The 3Four3 podcast with guest Anson Dorrance is a great listen!
I wish I would have heard when I was starting out in soccer.
Anson is good with words.
I wasn’t surprised, deep in the podcast when he explained he had an English major, thinks language is important and seeks to use language to inspire and motivate. It shows. He communicates simply and very effectively.
I thought Anson did the best job I’ve heard, so far, of explaining a few elusive soccer concepts.
Direct vs. Indirect Soccer plus Development vs. Winning
Being able to play both styles is important.
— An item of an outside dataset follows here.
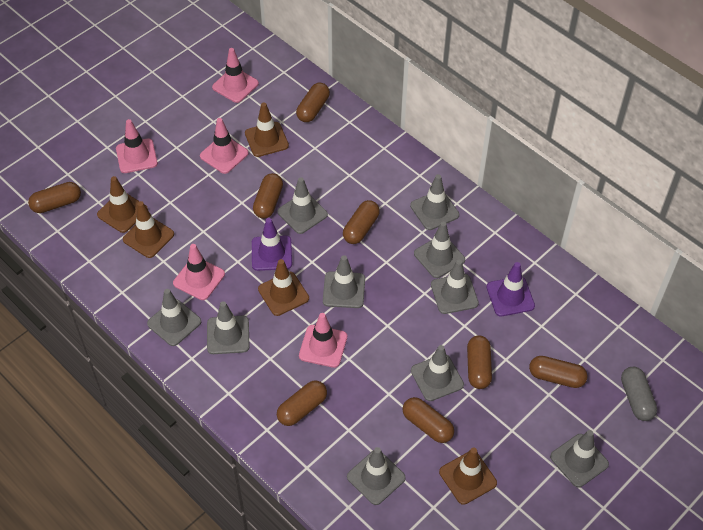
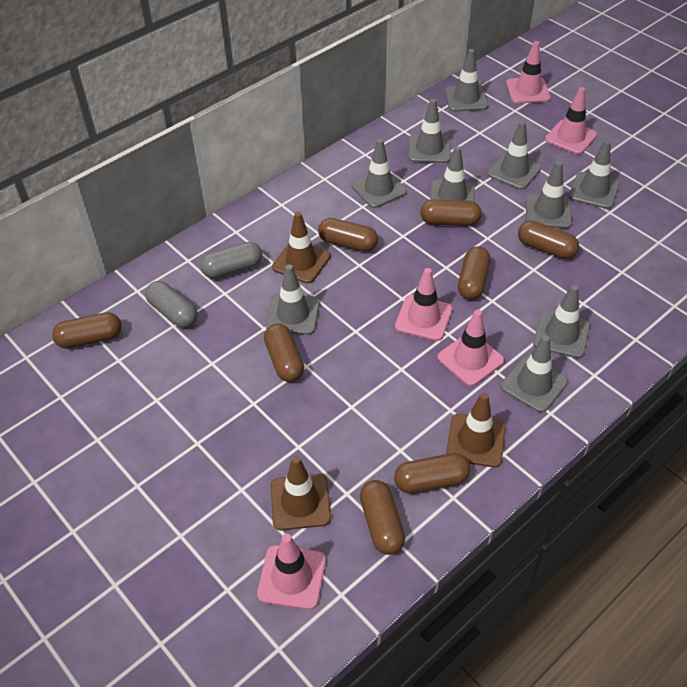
brown traffic cone: 5 -> 3
grey capsule: 1 -> 2
purple traffic cone: 2 -> 0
But learning to play indirect takes time and patience.
This is him, paraphrased:
At U10/U12 and below wins come from direct soccer and putting a couple fast kids up front and a couple kids with big kicks at the back and sending the ball forward for the fast kids to run onto and finish.
This an example of winning that doesn’t develop.
“Development is all about creating a philosophy of player development that doesn’t have as its priority the most effective way to win [for young ages] because the most effective way to win at a U12 level is what I described [direct soccer].”
Seven elements of athletic character
He has seen his share of talented players that lacked a few of these and it doesn’t go well. He looks for these traits:
- self discipline
- competitive fire
- self belief
- love of the ball
- love of playing the game
- love of watching the game
The importance of 1v1’s
I thought it was a odd sign from the universe that I listened to this podcast on the same day I read about Belgium’s approach to youth soccer.
Dorrance coached the US WNT when the team members didn’t get much opportunity to train together. He encouraged them all to play the game in it’s simplest form — 1v1’s — on their own. Many of them were dating high-level men soccer players, and they played a lot of 1v1’s against them. He credits this as key to the success of his World Cup winning team.